Excerpted passage:
>> Begin

The triangular platform 10 floats on the air bearings 12 on a table surface
20 which has a precisely flat and horizontal upper surface and includes
embedded magnetic elements 22 separated by non-magnetic elements 23 in a
precise pattern as defined hereafter. The platform 10 includes, as
described in greater detail hereafter, coil sets which form linear motor
structures with the permanent magnet elements 22. Air pressure for the air
bearings 12 is provided through an air line 24 and driving signals for the
linear motors are provided through electrical lines 26 arranged in a
flexible umbilical cord 28, the majority of the weight of which may be
suspended from an overhead device (not shown).
With this system, the platform 10 is free to be positioned anywhere on the
table surface 20, and in order to control such position with high accuracy
remote sensors in the form of three beam steered laser interferometers 32,
33, 34 receiving coherent light from a common laser 36 are utilized. Each
laser interferometer 32, 33 or 34 directs a collimated narrow beam onto a
different V-shaped reflector 40, 41 or 42 respectively. The V-shaped
reflectors each have a small spherical curvature at the apex of the V,
such that light impinging on the reflector is reflected directly back to
the source even though the platform 10 may be misaligned within the
3.degree. limit relative to the X and Y axes defined on the table surface
20. The beam from the laser 36 is divided by beam splitters (not shown in
detail) into separate beams for each interferometer 32, 33, 34, and guided
by appropriate angled mirrors (also not shown in detail). At the third
laser interferometer 34, which is shown in simplified schematic form as
typical of all three devices, the beam passes a beam splitter 45 toward a
variable angle galvanometer mirror 46, from which it is directed to the
associated reflector 42 on the platform 10. The galvanometer 47 rotates
the coupled pivoted mirror 46 about a central vertical axis so as to steer
the beam onto the center of the V on the reflector 42. The direction is
controlled by reflecting the returned beam off the pivoted mirror 46 and
passing it onto a radiation sensitive detector 49. The detector 49 feeds
servo circuits 50 controlling the galvanometer 47 in accordance with
signal amplitude so as to track the platform reflector 42 with the beam.
The other beam from the mirror 46 is directed through the beam splitter 48
to the interferometer circuits 51 which are of conventional design, and
which also require a reference from the first beam splitter 45. The waves
and phases of the two beams are compared to provide data for use in
determination of XY and angle (.theta.) position of the platform 10. The
angle of the galvanometer 47 can be used for computation or control, for
which purposes an angle encoder 52, preferably of the optical type, is
coupled to the galvanometer 47 to provide a digital signal. To compute
instantaneous position, however, only the three distance signals from the
interferometer circuits 51 need be applied to a position processor 54,
such as a microprocessor. The processor 54 is programmed to compute, by
software, firmware or hardwired circuits, the instantaneous position of
the wafer 14 on the X and Y axes relative to the optical axis of the
photohead 16. The processor 54 also computes angular deviation of the
wafer 14 about the central vertical axis defined by the optical axis.

>> End

Given exercise A:
In the passage on the air-bearing platform, what supplies air pressure to the air bearings 12?
Given exercise B:
Proceed with the passage on the air-bearing platform, picking up right after its final sentence.
The records that come next are separate material with no connection to the passage on the air-bearing platform.

Material supplied:
>> Begin

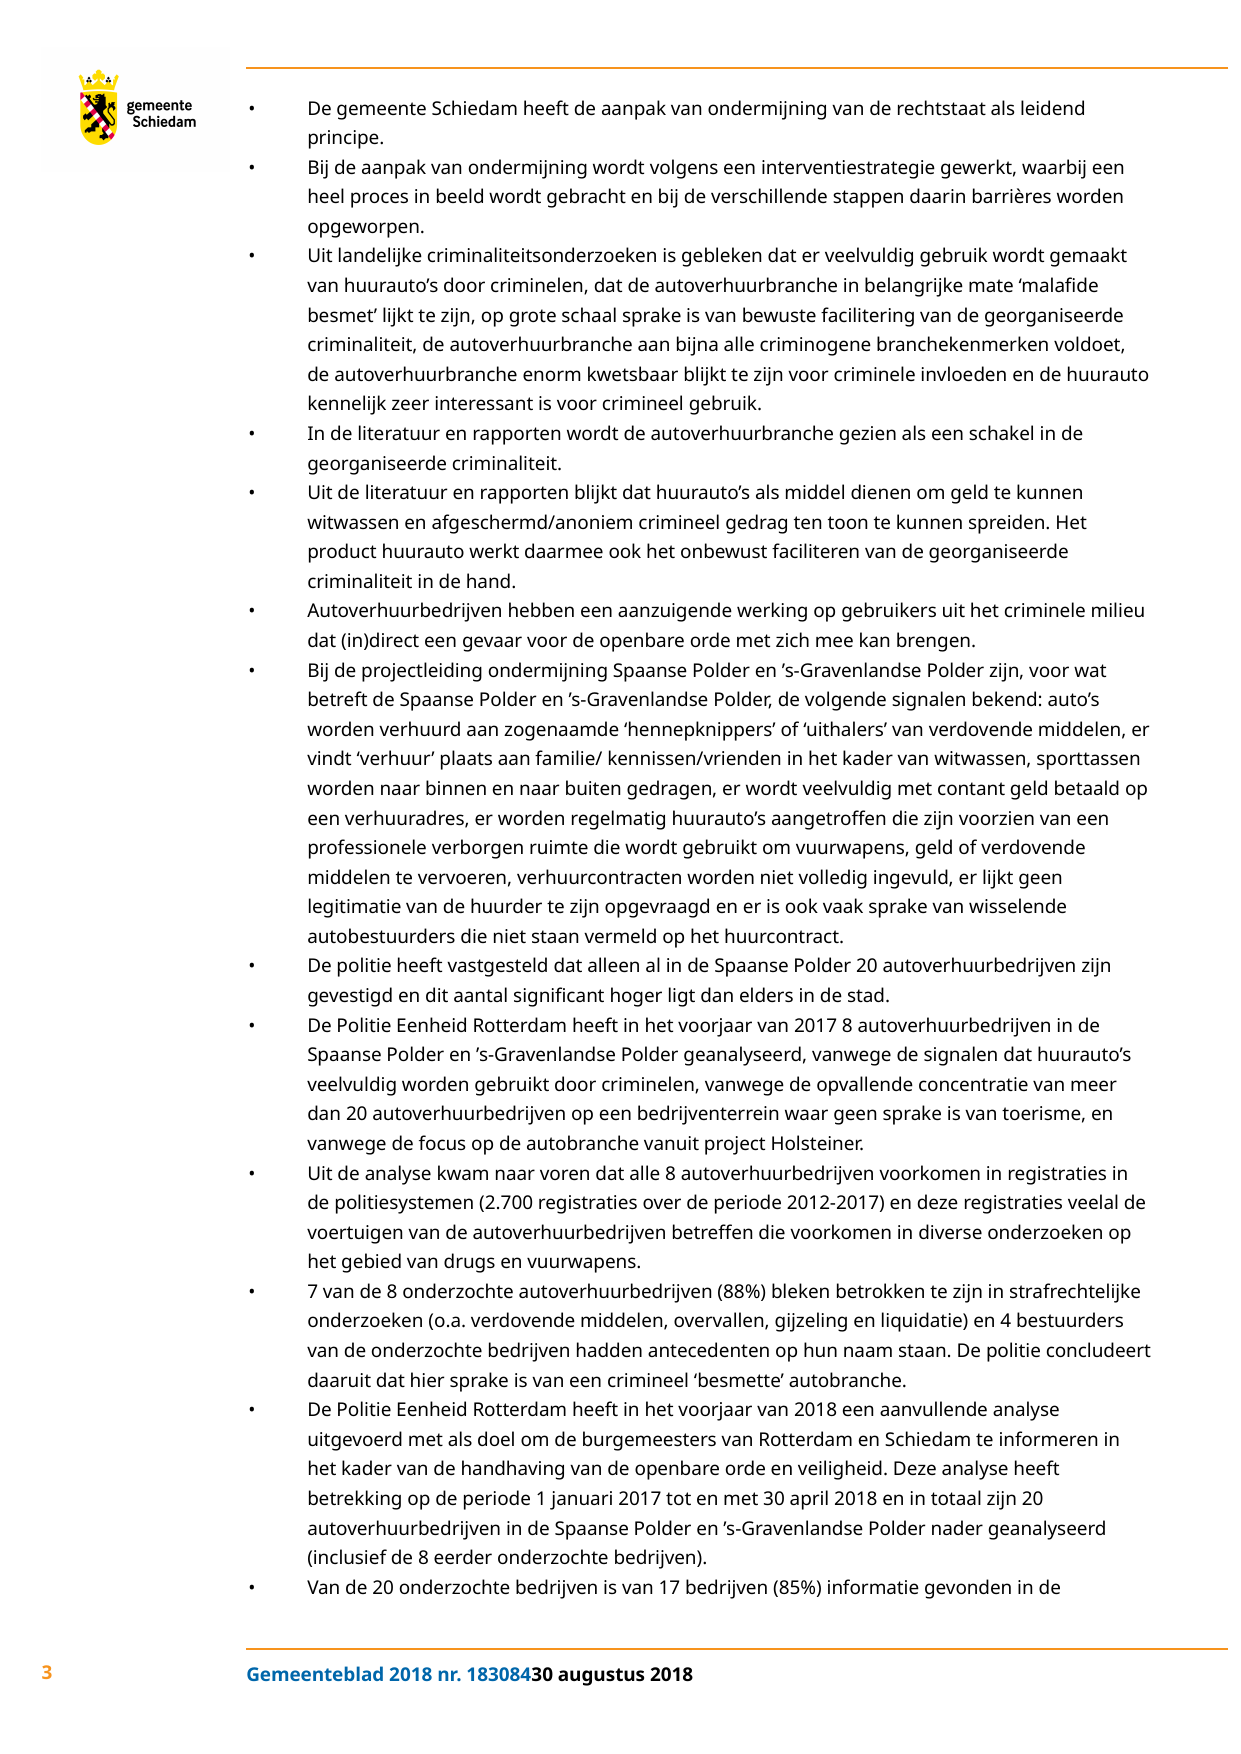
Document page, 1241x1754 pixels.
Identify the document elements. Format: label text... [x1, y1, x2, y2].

>> End
>> Begin

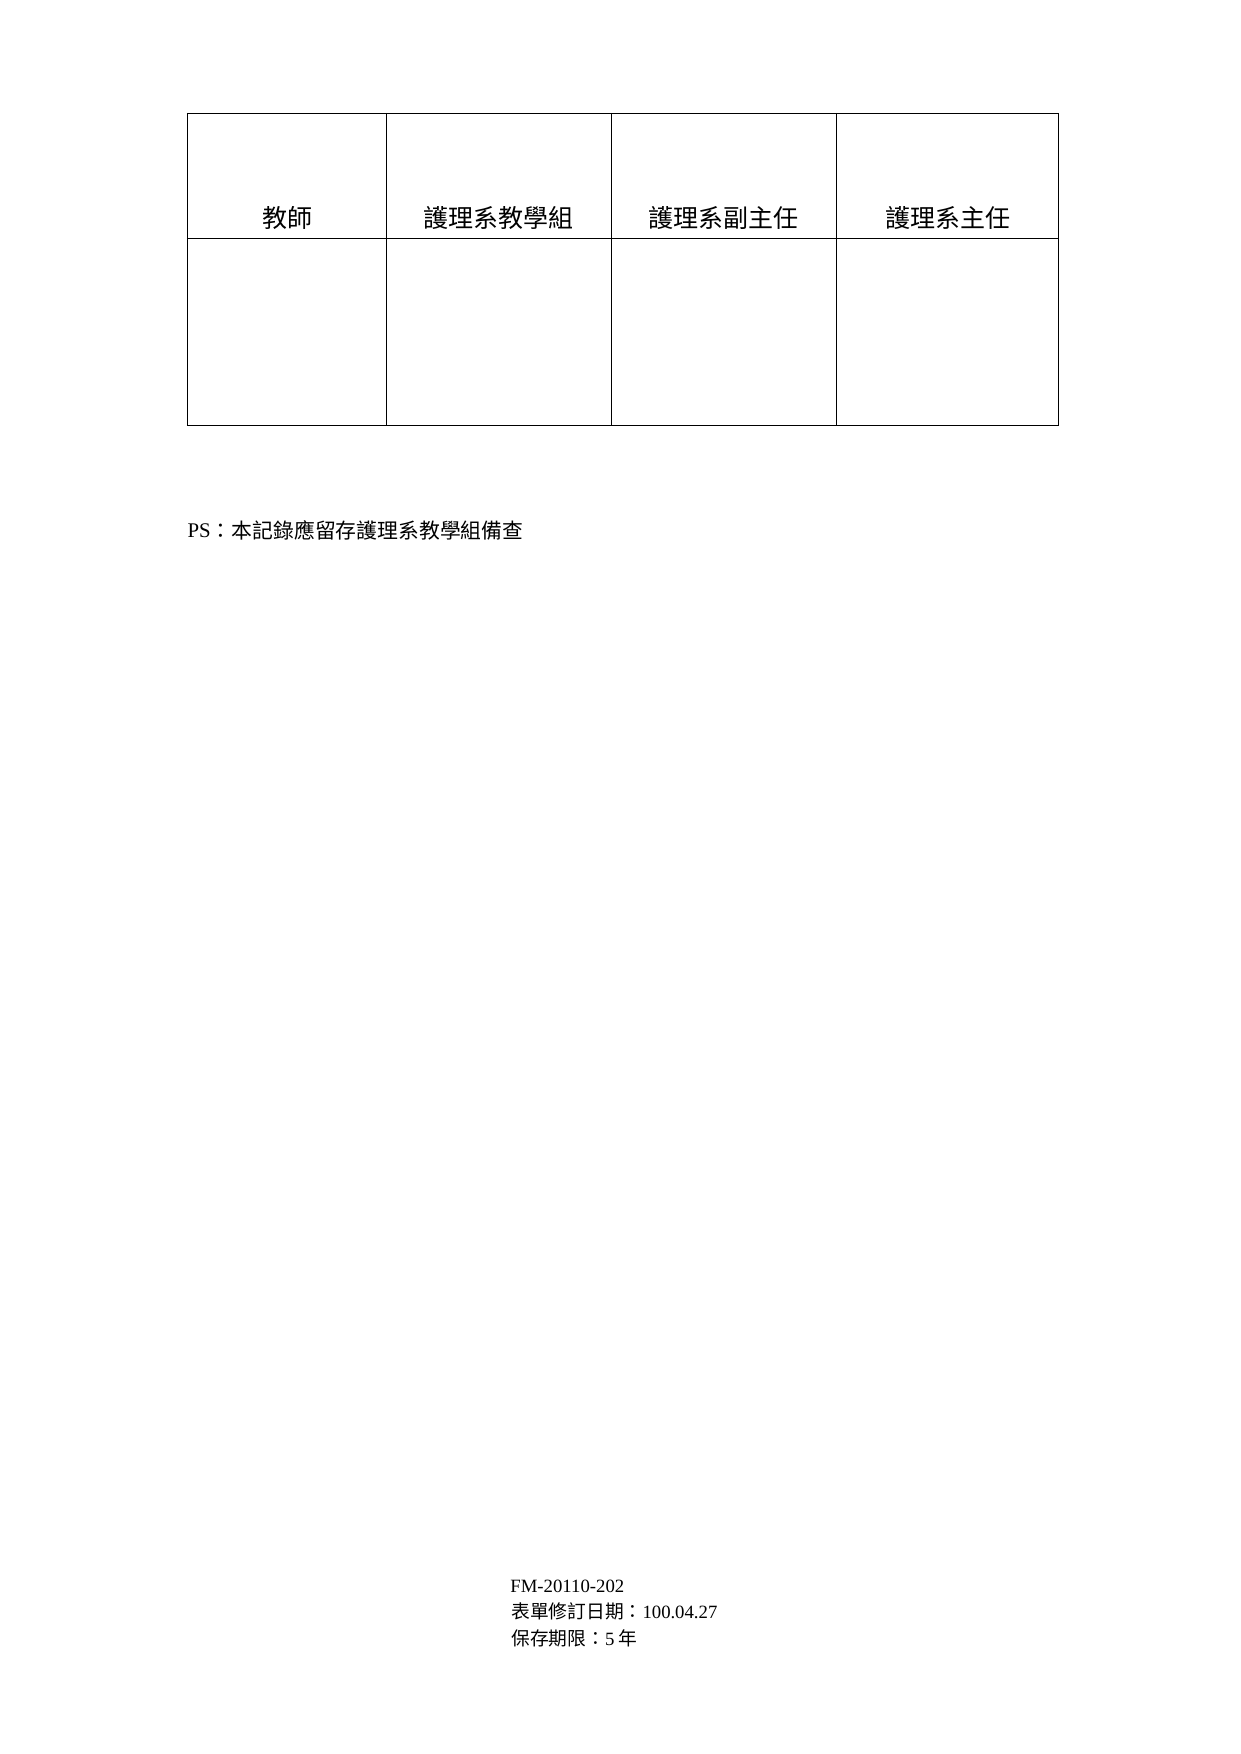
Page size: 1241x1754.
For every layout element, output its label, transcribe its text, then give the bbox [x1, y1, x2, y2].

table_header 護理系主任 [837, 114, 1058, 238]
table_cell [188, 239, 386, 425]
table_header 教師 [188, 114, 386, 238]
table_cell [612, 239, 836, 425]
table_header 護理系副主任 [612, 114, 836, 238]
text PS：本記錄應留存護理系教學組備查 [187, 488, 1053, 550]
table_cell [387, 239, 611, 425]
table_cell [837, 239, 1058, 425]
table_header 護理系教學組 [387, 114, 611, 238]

>> End

Exercise result A:
The air line 24 supplies the air pressure for the air bearings 12.

Exercise result B:
Presently used laser interferometers establish positional accuracy within
small fractions of a micron. While the laser sampling time is relatively
slow, typically being measured in tens of cycles per second, the
mechanical system is extremely stable and settling time is not a
significant factor.
The instantaneous position computed by the position processor 54 is
compared to command positions provided in digital form by a command
processor 56, which indicates the positions desired in X, Y and .theta..
Servo circuits 58 compare the actual to desired position signals and
generate one pair each of X and Y drive signals for energizing the coil
sets on the platform 10. These pairs of X and Y signals, designated
X.sub.1, X.sub.2, Y.sub.1, and Y.sub.2 are applied through commutator
circuits 60 to driver circuits 62, to energize appropriate windings in
each of the coil sets, dependent upon instantaneous platform position.
Different individual drivers in the driver circuits 62 energize specific
windings in each of the coil sets dependent upon their physical relation
to adjacent permanent magnet elements 22 on the table surface 20. The
commutation times are determined by the position processor 54 which
provides an X or Y signal, designated X.sub.c or Y.sub.c to denote each
physical position at which signal commutation should take place, this
corresponding to the pitch of the windings.
FIG. 2 depicts the underside of the platform 40 and the manner in which
four coil sets 64, 65, 66 and 67 are disposed in a specific array on the
underside thereof. The four coil sets 64-67 are disposed symmetrically
about the vertical axis of the center of gravity of the platform 10. Two
coil sets 64, 66, in diagonally opposed quadrants relative to the center,
lie with active lengths of turns parallel to a given axis (here X) on the
underlying table surface 20. It can be seen from the view in FIG. 2 of the
underside of the platform 10 that the turns or active lengths of the coils
64, 66 are those linear lengths that are closest to the table surface 20.
These lengths move in a plane just above the table surface 20 and exert
thrust on the platform 10 in the direction perpendicular to their length
(e.g. along the Y axis). The other diagonally opposed coil sets 65 and 67
are oriented with the active lengths of the windings parallel to the
orthogonal or Y axis and therefore control X axis motion. All of the coil
sets lie in the same plane just above the table surface 20, being held in
position by the cruciform air bearings 12 which are capable of "flying"
the platform 10 above the precisely flat table surface 20 at spacings of
the order of 5-10 microns if desired.
Further details of the coil sets are seen in the plane and cross sectional
views of FIGS. 3 and 4. Each coil set is divided into six separate
windings 70-75 wrapped around a common bobbin 77. Only one of these coil
sets need be described inasmuch as the others are arranged in like
fashion. The separate windings 70-75 are disposed with a uniform pitch
(.theta.) in a three phrase, Gramme-wound configuration. That is, as shown
in FIG. 4, the polyphase winding is distributed by returning the winding
from the active length back around the bobbin 77 at the opposite side, and
disposing corresponding windings of each set of three in opposed phase
relation. This arrangement enables two out of the three phases to be
energized at all times, and thrust to be constant, whichever windings are
energized, a feature which cannot be realized with other types of
polyphase distributed windings.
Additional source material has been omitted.